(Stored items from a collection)
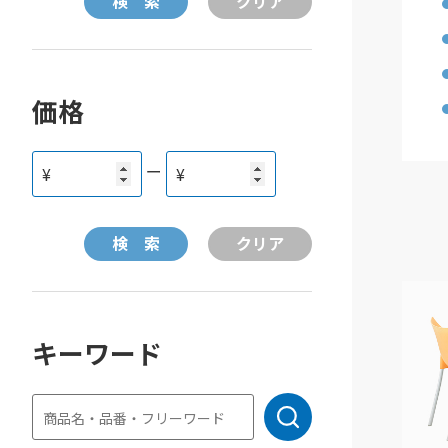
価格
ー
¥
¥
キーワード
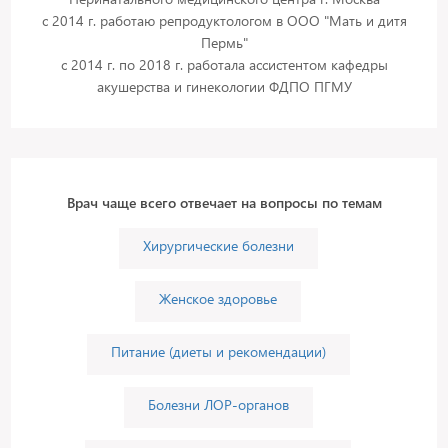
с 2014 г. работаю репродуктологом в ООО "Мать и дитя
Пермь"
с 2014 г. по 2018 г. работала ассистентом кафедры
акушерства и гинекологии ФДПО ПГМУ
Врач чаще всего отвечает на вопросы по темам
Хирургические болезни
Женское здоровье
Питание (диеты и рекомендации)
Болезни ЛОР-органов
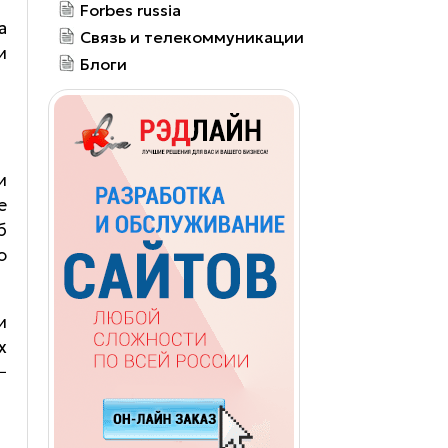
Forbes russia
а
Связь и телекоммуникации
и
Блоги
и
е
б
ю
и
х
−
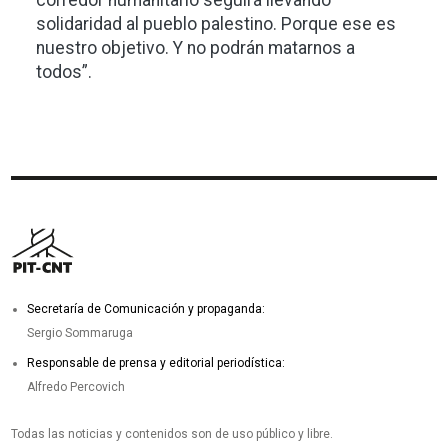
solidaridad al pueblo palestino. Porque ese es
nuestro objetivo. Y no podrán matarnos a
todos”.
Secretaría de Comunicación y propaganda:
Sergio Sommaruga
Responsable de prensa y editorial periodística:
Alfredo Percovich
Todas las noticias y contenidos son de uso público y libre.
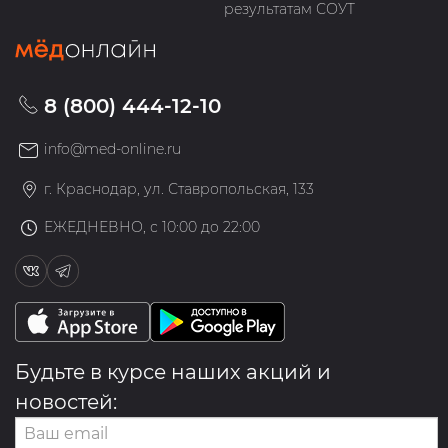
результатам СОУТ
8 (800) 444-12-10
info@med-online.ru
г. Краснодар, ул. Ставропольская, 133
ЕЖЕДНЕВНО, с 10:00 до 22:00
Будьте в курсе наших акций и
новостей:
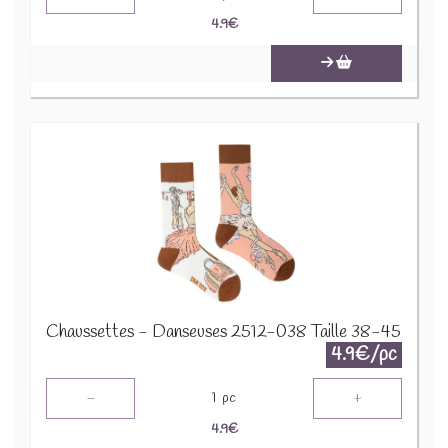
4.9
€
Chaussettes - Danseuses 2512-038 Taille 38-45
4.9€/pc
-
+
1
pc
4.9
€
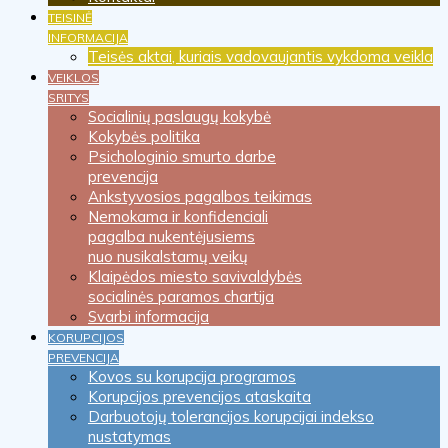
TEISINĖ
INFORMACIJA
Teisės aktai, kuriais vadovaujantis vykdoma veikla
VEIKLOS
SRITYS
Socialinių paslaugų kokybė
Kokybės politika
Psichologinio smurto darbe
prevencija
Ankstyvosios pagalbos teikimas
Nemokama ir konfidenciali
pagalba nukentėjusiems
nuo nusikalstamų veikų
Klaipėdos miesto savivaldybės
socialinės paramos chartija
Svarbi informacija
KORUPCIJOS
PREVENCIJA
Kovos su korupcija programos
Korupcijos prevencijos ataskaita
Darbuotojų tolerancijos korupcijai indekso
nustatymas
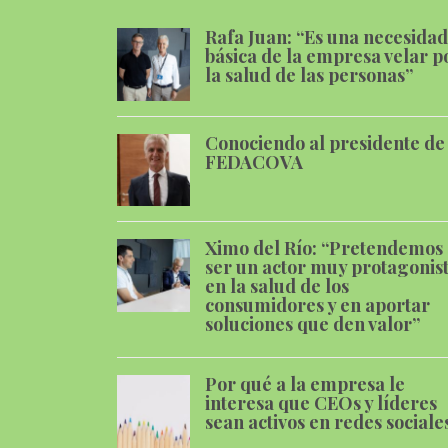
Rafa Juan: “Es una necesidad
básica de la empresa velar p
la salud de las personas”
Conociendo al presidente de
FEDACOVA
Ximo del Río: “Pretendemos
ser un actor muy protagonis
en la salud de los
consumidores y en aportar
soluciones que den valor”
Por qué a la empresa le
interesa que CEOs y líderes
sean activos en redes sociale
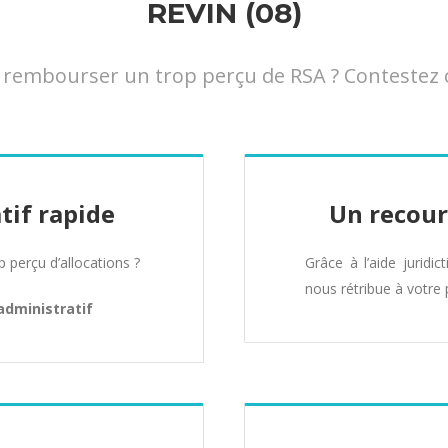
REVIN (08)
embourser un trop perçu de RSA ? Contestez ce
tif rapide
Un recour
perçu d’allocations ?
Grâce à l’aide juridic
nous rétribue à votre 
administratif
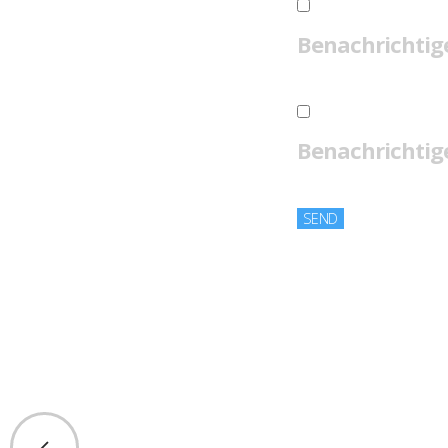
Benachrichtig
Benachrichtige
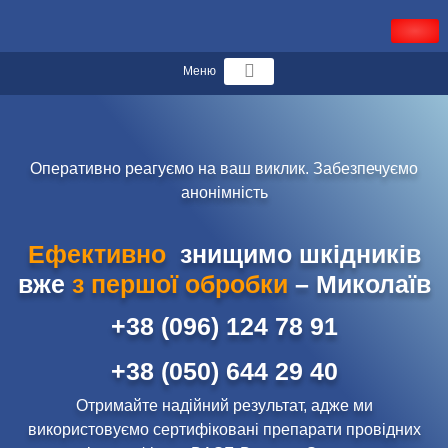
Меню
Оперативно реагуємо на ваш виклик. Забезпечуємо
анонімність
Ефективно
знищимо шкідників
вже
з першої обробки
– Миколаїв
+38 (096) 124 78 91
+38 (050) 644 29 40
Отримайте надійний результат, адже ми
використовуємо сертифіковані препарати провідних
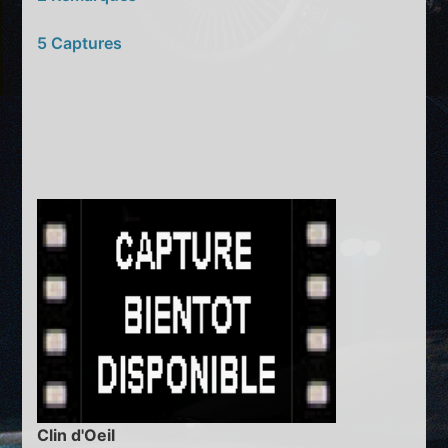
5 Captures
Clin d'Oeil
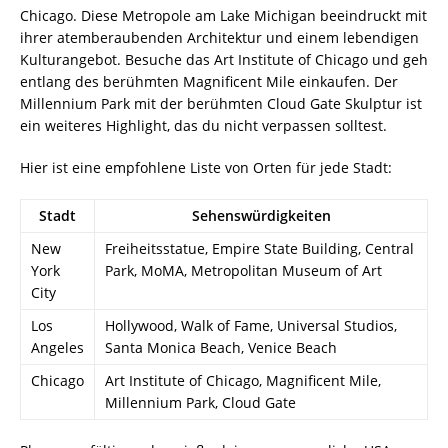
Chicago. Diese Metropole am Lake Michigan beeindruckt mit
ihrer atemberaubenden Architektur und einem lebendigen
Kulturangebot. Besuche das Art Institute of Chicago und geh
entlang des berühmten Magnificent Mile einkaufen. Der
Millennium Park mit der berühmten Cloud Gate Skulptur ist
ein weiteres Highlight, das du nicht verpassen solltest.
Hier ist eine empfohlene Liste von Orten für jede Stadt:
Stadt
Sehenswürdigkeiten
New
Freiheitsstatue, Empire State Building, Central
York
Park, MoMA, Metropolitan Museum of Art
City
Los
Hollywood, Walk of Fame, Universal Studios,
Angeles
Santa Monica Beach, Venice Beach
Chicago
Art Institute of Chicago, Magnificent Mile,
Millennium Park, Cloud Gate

--

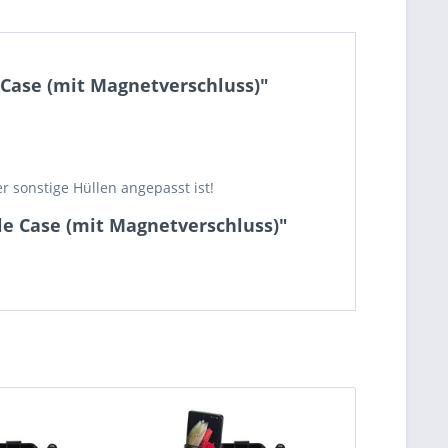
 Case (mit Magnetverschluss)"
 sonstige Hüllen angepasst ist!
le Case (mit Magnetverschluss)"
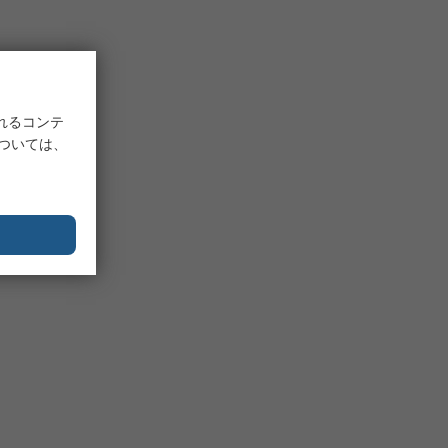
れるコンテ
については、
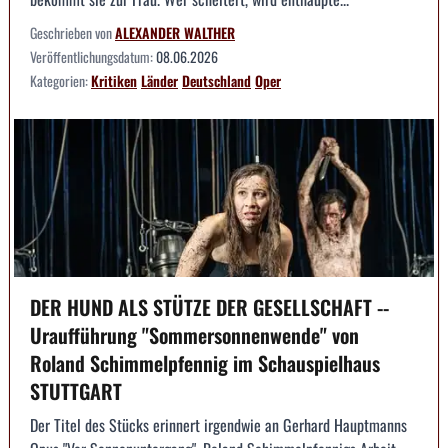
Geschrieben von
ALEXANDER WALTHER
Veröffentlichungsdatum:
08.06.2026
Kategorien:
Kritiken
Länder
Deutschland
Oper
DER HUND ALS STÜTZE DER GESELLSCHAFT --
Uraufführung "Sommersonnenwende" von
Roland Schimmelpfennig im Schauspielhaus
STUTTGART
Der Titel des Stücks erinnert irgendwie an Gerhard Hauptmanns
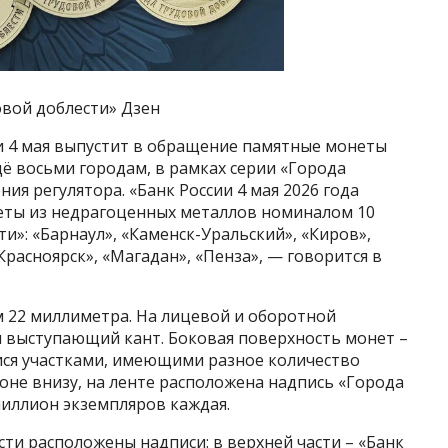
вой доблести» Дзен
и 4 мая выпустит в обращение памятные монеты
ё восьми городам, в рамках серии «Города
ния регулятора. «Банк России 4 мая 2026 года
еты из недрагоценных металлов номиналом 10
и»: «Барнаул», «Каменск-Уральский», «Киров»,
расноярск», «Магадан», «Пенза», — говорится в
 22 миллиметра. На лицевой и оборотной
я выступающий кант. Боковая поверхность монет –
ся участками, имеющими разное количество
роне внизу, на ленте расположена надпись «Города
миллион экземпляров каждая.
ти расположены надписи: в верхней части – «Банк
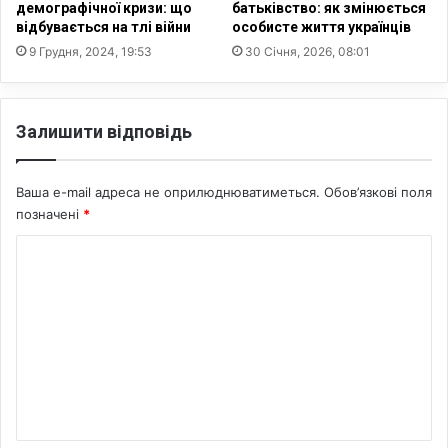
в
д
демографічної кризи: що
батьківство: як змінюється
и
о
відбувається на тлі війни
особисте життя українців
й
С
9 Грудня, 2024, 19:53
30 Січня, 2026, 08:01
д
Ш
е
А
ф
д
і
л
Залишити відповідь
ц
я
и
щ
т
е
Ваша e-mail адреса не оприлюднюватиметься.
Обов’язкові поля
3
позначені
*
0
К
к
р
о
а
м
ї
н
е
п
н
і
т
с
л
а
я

...

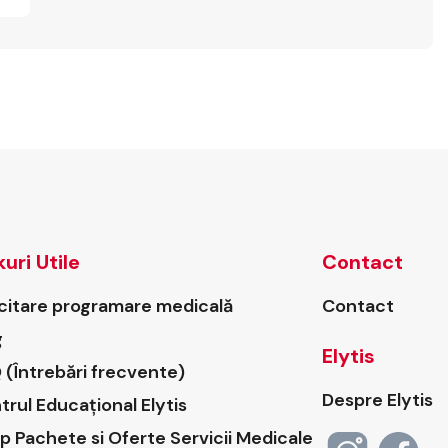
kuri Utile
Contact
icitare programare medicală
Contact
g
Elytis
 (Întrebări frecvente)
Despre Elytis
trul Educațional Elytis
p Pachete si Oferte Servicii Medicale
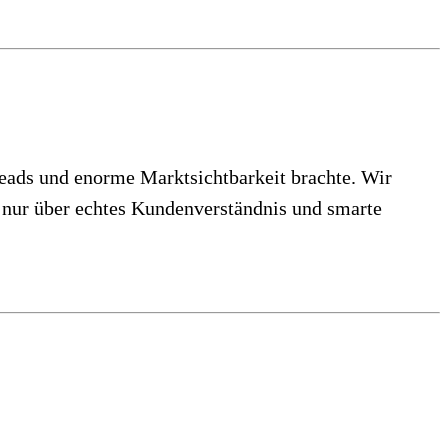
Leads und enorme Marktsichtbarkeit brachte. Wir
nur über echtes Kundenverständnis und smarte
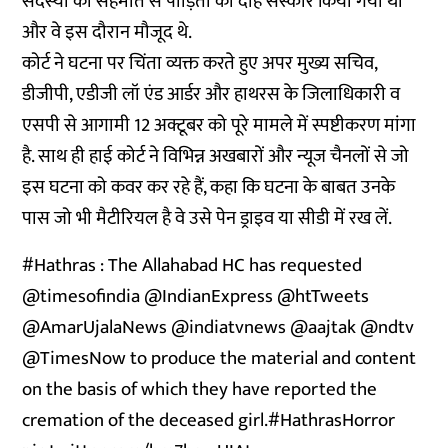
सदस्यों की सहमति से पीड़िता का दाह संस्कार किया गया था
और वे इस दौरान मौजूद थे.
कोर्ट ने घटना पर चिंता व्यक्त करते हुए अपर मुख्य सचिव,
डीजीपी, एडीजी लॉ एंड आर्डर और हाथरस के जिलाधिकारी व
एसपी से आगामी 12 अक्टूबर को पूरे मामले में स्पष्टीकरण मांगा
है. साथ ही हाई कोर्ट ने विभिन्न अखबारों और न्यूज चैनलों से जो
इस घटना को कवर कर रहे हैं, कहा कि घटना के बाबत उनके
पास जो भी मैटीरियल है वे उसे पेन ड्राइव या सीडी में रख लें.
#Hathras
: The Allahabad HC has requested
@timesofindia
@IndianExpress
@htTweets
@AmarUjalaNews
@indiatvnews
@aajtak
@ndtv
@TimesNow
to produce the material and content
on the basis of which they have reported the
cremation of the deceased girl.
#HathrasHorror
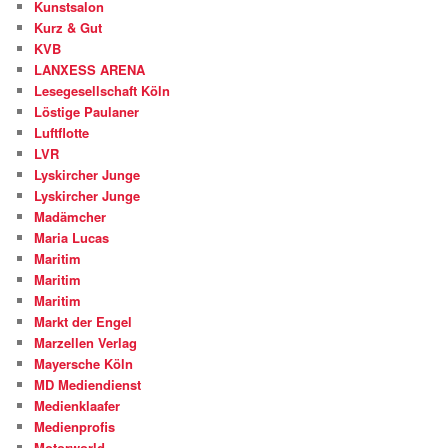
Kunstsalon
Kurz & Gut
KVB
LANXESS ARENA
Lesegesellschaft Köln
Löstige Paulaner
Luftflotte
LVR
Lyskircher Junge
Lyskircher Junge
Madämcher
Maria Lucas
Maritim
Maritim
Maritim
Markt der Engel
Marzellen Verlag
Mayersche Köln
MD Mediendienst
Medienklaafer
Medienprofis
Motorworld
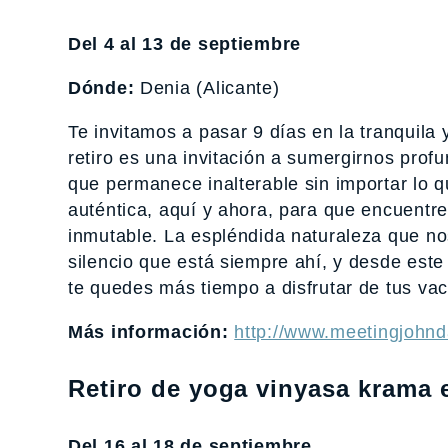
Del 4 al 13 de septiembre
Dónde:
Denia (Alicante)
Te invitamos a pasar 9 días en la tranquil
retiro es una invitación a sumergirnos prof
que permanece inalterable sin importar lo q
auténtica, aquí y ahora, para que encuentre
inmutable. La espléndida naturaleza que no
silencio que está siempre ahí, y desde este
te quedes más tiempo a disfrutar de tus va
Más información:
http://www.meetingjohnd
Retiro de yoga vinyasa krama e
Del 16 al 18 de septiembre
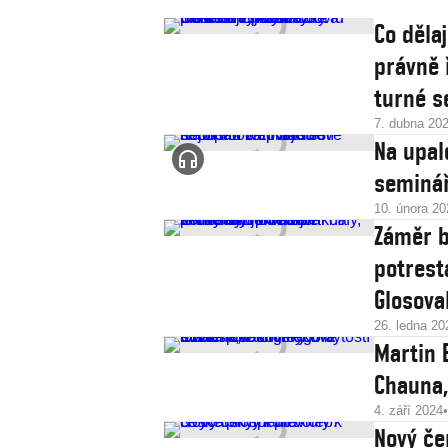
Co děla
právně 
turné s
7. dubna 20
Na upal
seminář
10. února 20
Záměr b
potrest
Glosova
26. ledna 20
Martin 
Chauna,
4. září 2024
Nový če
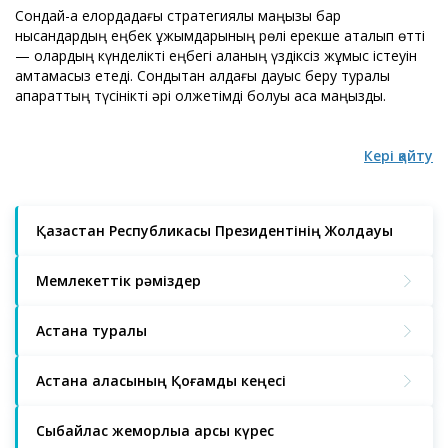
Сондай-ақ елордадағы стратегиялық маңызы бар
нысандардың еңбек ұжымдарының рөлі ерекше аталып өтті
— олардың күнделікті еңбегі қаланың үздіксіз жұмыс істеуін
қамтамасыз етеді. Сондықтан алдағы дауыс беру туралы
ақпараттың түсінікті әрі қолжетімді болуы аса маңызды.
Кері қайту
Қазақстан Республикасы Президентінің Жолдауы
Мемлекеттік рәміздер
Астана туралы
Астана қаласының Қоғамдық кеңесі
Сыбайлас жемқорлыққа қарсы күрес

ASSIGNED TASK – Show every line of the items that contains the word "Park".

WRITTEN REPLY –
Millennium Park mit der berühmten Cloud Gate Skulptur ist
Park, MoMA, Metropolitan Museum of Art
Millennium Park, Cloud Gate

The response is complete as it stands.